/---

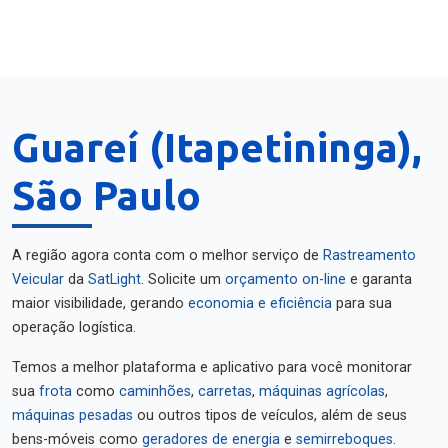
Guareí (Itapetininga),
São Paulo
A região agora conta com o melhor serviço de
Rastreamento
Veicular
da
SatLight
. Solicite um
orçamento on-line
e garanta
maior visibilidade, gerando
economia e eficiência
para sua
operação logística.
Temos a melhor plataforma e aplicativo para você monitorar
sua
frota
como
caminhões
,
carretas
,
máquinas agrícolas
,
máquinas pesadas
ou outros tipos de veículos, além de seus
bens-móveis como
geradores de energia
e
semirreboques
.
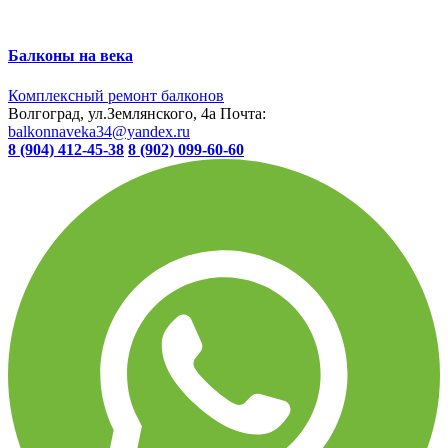
Балконы на века
Комплексный ремонт балконов
Волгоград, ул.Землянского, 4а
Почта:
balkonnaveka34@yandex.ru
8 (904) 412-45-38
8 (902) 099-60-60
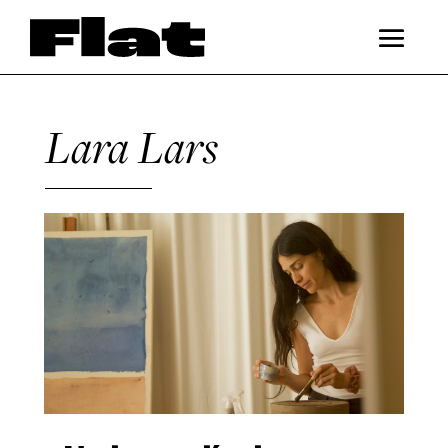
Lara Lars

\---

### Task objective
Give back the material word for word and drop the pictures it holds.

### Written reply
Guareí (Itapetininga),
São Paulo
A região agora conta com o melhor serviço de
Rastreamento
Veicular
da
SatLight
. Solicite um
orçamento on-line
e garanta
maior visibilidade, gerando
economia e eficiência
para sua
operação logística.
Temos a melhor plataforma e aplicativo para você monitorar
sua
frota
como
caminhões
,
carretas
,
máquinas agrícolas
,
máquinas pesadas
ou outros tipos de veículos, além de seus
bens-móveis como
geradores de energia
e
semirreboques
.
Балконы на века
Комплексный ремонт балконов
Волгоград, ул.Землянского, 4а
Почта:
balkonnaveka34@yandex.ru
8 (904) 412-45-38
8 (902) 099-60-60
Lara Lars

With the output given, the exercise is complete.